動かせるものだけが、勝手に直る
文章を書く人工知能のことを、大規模言語モデルという。英語で large language model、その頭文字をとって LLM とも書く。オープンAIの GPT、グーグルの Gemini、アンソロピックの Claude が、それにあたる。以下ではモデルと呼ぶ。
モデルにできるのは、確率で並べることだけである。文章と、その仲間であるプログラム。それと画像。それしかできない。
にもかかわらず、プログラムを書かせる道具は、かなりの部分を任せて放っておける。確率で選んでいるのだから外すはずなのに、放っておける。なぜか。
外れているのは、同じである
まず、外れないわけではない。
書かせたプログラムは、そのままでは動かないことがよくある。名前を間違える、必要な手続きを飛ばす、存在しない機能を呼ぶ。文章を書かせたときに存在しない本の題名が出てくるのと、同じことが起きている。
一発で正しいものが出てくるようになったから使えるようになった、ということではない。
コードは、外れたことが機械に分かる
違うのは、そのあとである。
プログラムは、動かせる。動かせば、間違っていれば止まる。止まったときには、どこで止まったかが文字で出てくる。書いた側の意図と関係なく、機械の側が「これは駄目だ」と判定する。
文章にはこれが無い。書かれた文章を機械に渡しても、正しいかどうかは分からない。事実が違っていても、話の筋が通っていなくても、文字列としては何の問題もない。動かして確かめる、という操作が存在しない。
だから、ループが組める
判定が機械にできると、繰り返しが自動になる。
書かせる。動かす。止まったら、その止まった理由をそのまま次の入力に足して、また書かせる。動かす。まだ駄目ならまた足す。
これを何度か回すと、通るところまで行く。確率で選んでいるので一発では当たらないが、外れたことが分かるなら、当たるまで引き直せばいい。人は見ていなくてよい。
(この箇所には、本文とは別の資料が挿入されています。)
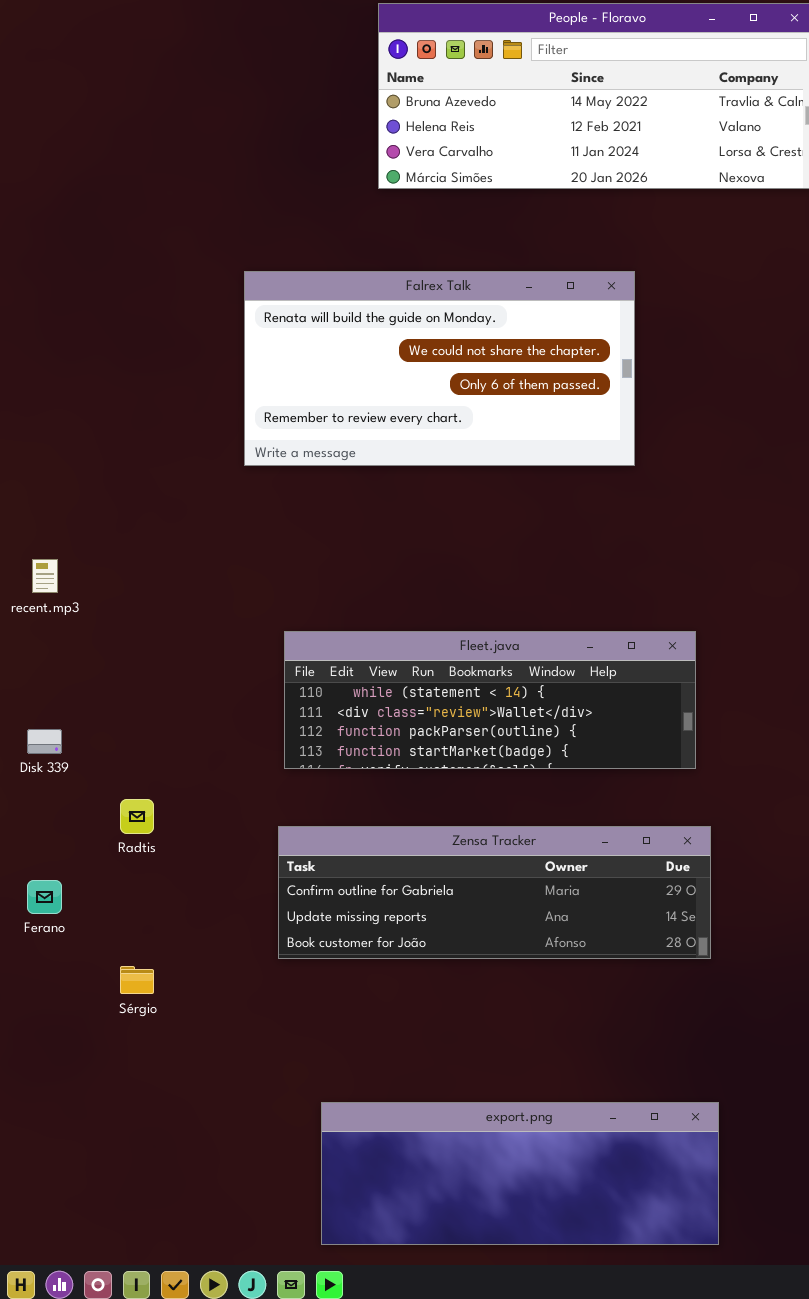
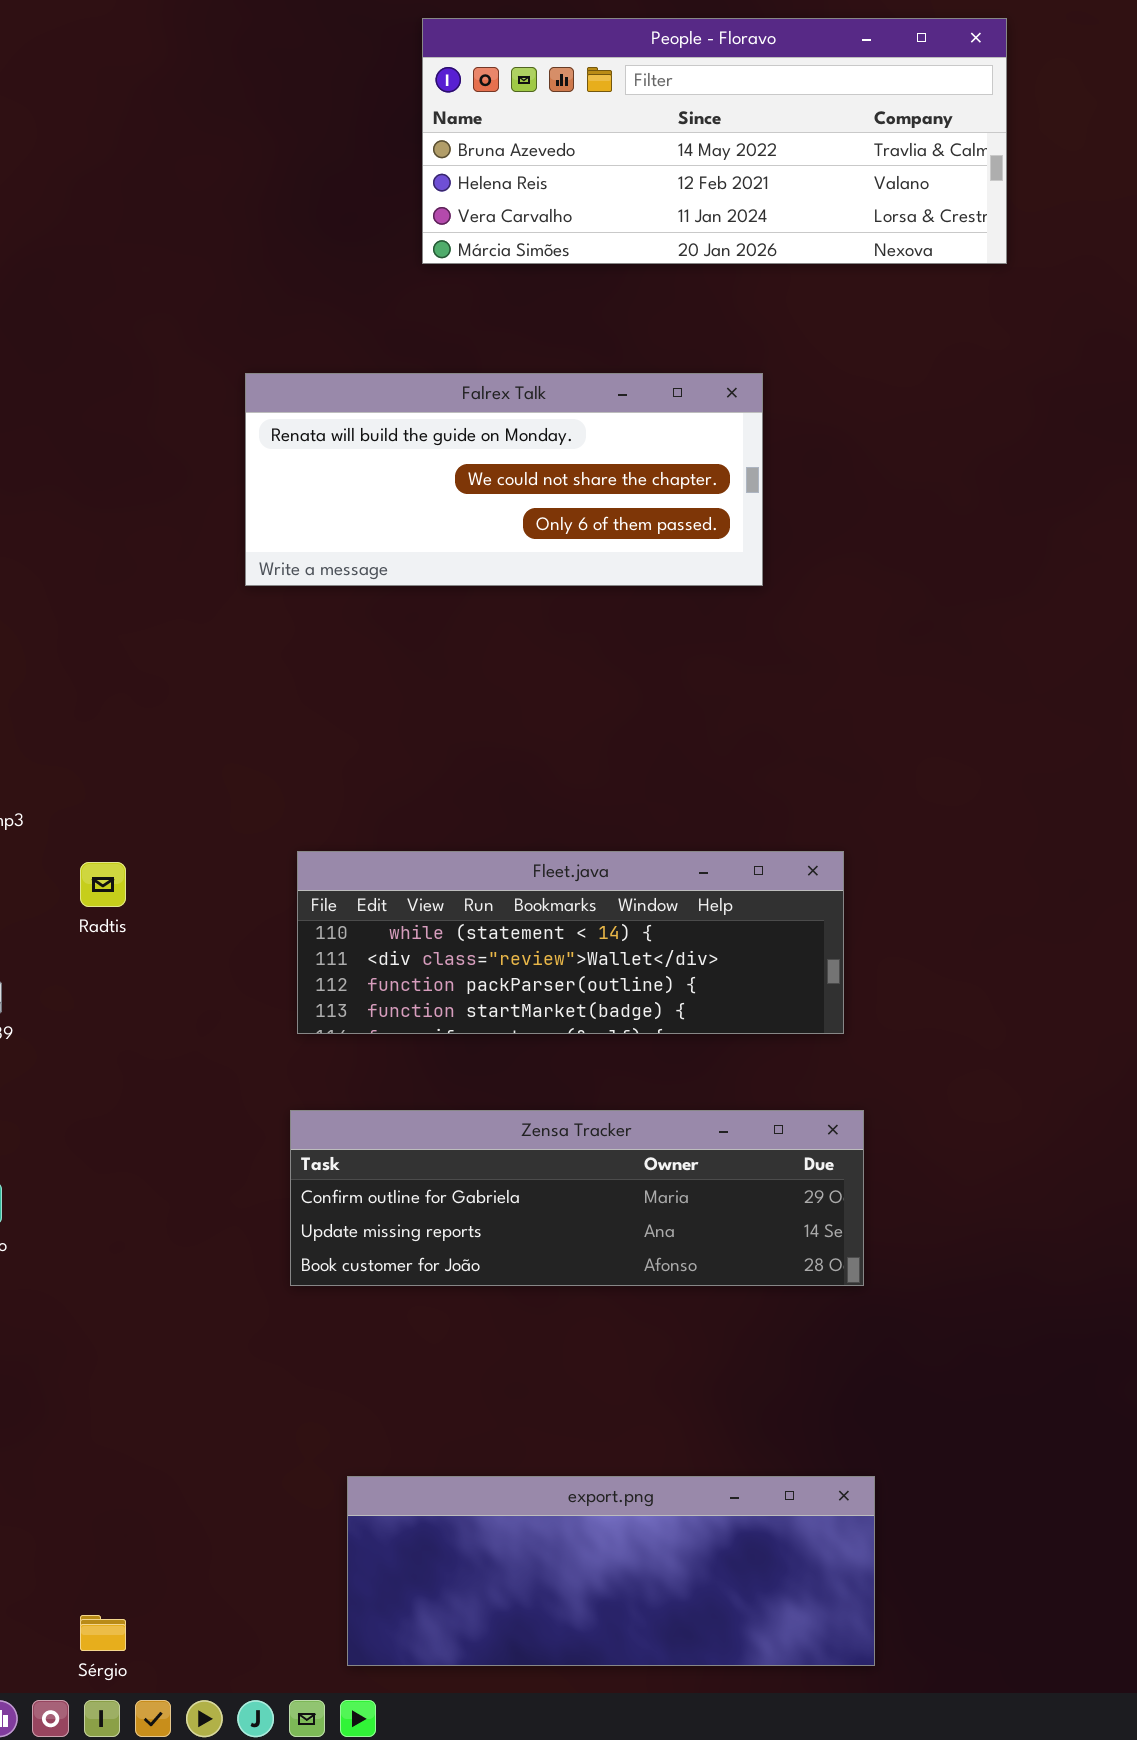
Falrex Talk: [244,271,635,466] -> [245,373,763,586], resized
Radtis: [120,799,154,834] -> [80,862,126,907], moved
Sérgio: [120,966,154,994] -> [80,1615,126,1651], moved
プログラムを書かせる道具がやっているのは、これである。モデルに書かせて、外側で走らせて、結果を戻して、また書かせる。モデルの出力を、そのまま人に見せずに、いったん機械が受け取って検査する。
モデルの外回りを、ハーネスと呼ぶ。ハーネスの仕事は、記憶を持つことだけではない。出力を検査して、外れていたら戻す。この輪を作ることの方が本体だと思う。
文章の側では、この輪が閉じない
同じことを文章でやろうとすると、途中で切れる。
書かせる。ここまではいい。次に、動かす、にあたる操作が無い。誰が判定するのか。別のモデルに読ませて採点させる、という手はあるが、その採点も確率で選ばれた文字列である。正しさを測る仕組みがどこにも入っていないので、それらしい採点が出てくるだけになる。
だから、文章の側では、最後に人が読む。読むまで、間違っているかどうかが誰にも分からない。
これは、道具の作りが悪いのではない。判定できるものが無いところに、自動の輪は作れない。
見分け方
何を任せて放っておけるかは、この一点で決まると思う。
出力の正しさを、機械が判定できるか。
できるなら、放っておける。プログラムがそうだし、計算結果を検算できる場合もそうだし、決められた形式に収まっているかを確かめる場合もそうである。外れたら戻す輪を作れば、確率で外すことは問題でなくなる。
できないなら、人が受け取る場所を作る。文章、判断、宛先の選定、公開してよいかどうか。ここに自動の輪を作ると、外れたまま進む。しかも、外れたことは見た目に出ない。
二種類で足りている
できることは、文章と画像しかない。それでも足りているのは、文章の中にプログラムが入っているからだと思う。
プログラムは、動かせる。動かせるものは、確率で書かせても輪で締められる。そして、動かせるものを書けるということは、判定の仕組みそのものを書けるということでもある。
確率で外す機械を、確率で外さない仕組みに変えていく作業が、いま実際に起きていることの大半だと思う。